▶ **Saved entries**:
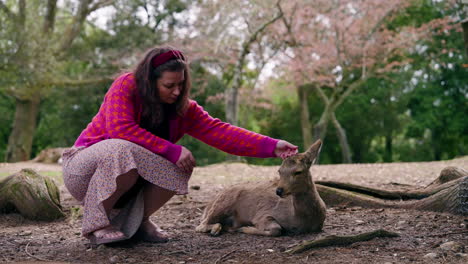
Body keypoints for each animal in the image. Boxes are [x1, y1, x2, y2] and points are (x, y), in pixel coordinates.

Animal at [195, 139, 326, 236]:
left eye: (298, 172)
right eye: (279, 171)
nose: (279, 191)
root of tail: (208, 205)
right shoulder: (262, 214)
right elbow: (276, 229)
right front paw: (246, 228)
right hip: (223, 202)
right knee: (200, 225)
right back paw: (217, 229)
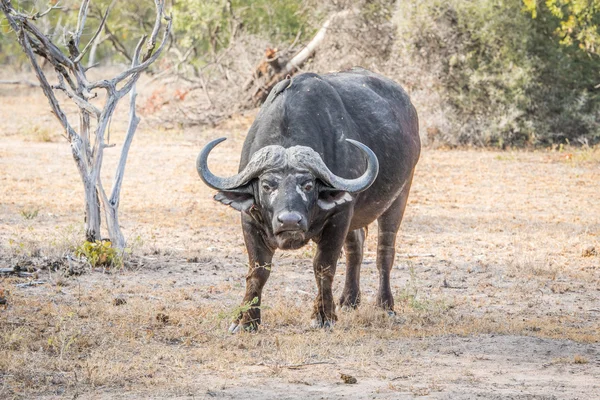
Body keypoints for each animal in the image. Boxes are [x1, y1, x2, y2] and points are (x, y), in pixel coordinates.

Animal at [196, 68, 418, 332]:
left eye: (309, 184)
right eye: (267, 185)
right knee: (356, 247)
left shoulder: (340, 215)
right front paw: (246, 321)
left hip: (399, 196)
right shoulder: (249, 219)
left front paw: (323, 315)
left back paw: (385, 305)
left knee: (385, 252)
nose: (290, 221)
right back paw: (349, 300)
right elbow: (258, 270)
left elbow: (323, 266)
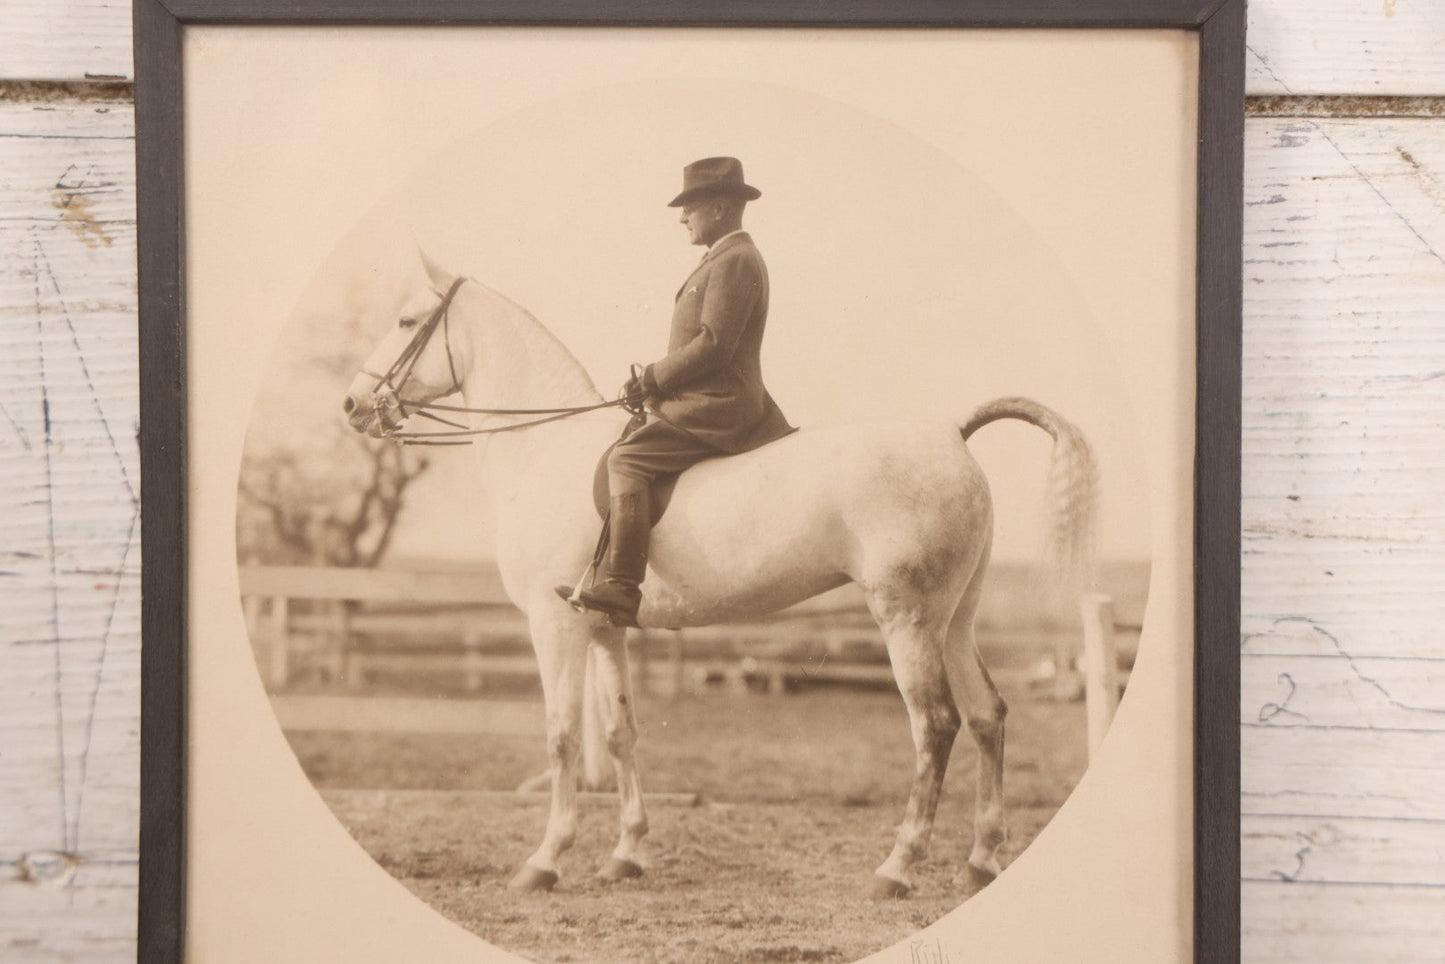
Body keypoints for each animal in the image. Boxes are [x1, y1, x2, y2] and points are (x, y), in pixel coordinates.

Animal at [340, 252, 1097, 900]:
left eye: (406, 321)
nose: (350, 406)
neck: (544, 449)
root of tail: (951, 433)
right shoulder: (603, 627)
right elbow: (619, 733)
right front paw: (627, 854)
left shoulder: (553, 625)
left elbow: (560, 736)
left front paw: (544, 861)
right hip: (954, 619)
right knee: (987, 715)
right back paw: (980, 860)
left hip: (906, 618)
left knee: (935, 724)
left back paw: (897, 867)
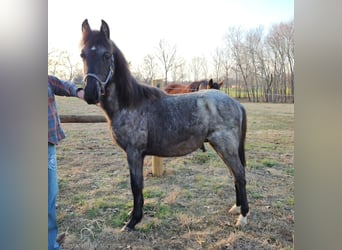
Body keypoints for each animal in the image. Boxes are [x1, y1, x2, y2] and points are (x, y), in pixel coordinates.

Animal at [80, 19, 247, 232]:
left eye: (106, 55)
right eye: (83, 54)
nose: (90, 93)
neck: (130, 103)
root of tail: (236, 103)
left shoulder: (134, 152)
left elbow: (136, 186)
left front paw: (132, 222)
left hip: (225, 147)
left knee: (240, 175)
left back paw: (243, 216)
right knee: (234, 175)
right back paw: (236, 208)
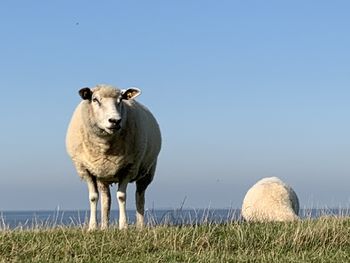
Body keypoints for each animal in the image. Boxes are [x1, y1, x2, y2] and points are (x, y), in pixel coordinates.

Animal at [65, 85, 161, 231]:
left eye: (120, 100)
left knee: (139, 196)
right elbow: (93, 197)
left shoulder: (128, 168)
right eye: (95, 99)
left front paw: (123, 226)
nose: (115, 121)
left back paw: (140, 226)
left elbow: (121, 197)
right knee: (106, 199)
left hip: (148, 172)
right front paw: (92, 227)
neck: (104, 146)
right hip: (102, 175)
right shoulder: (85, 169)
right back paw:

▶ **Work instructions**:
Above are the records; please give again, exactly and in full, only the lines that run from the line with "right knee: (987, 715)" through the line with "right eye: (95, 99)", with no pictures.

▶ **Solution for this problem**:
right knee: (987, 715)
right back paw: (980, 860)
left hip: (906, 618)
left knee: (935, 724)
left back paw: (897, 867)
Body keypoints for each animal in the image. Boxes are [x1, y1, x2, y2] and points are (x, y), in pixel coordinates.

Animal at [80, 19, 247, 232]:
left eye: (106, 55)
right eye: (83, 54)
nose: (90, 93)
neck: (130, 103)
root of tail: (236, 103)
left shoulder: (134, 152)
left elbow: (136, 186)
left front paw: (132, 222)
left hip: (225, 147)
left knee: (240, 175)
left back paw: (243, 216)
right knee: (234, 175)
right back paw: (236, 208)
Body keypoints for each animal in the image. Boxes are [x1, y1, x2, y2] and points are (x, y), in pixel coordinates.

Animal at [65, 85, 161, 231]:
left eye: (120, 100)
left knee: (139, 196)
right elbow: (93, 197)
left shoulder: (128, 168)
right eye: (95, 99)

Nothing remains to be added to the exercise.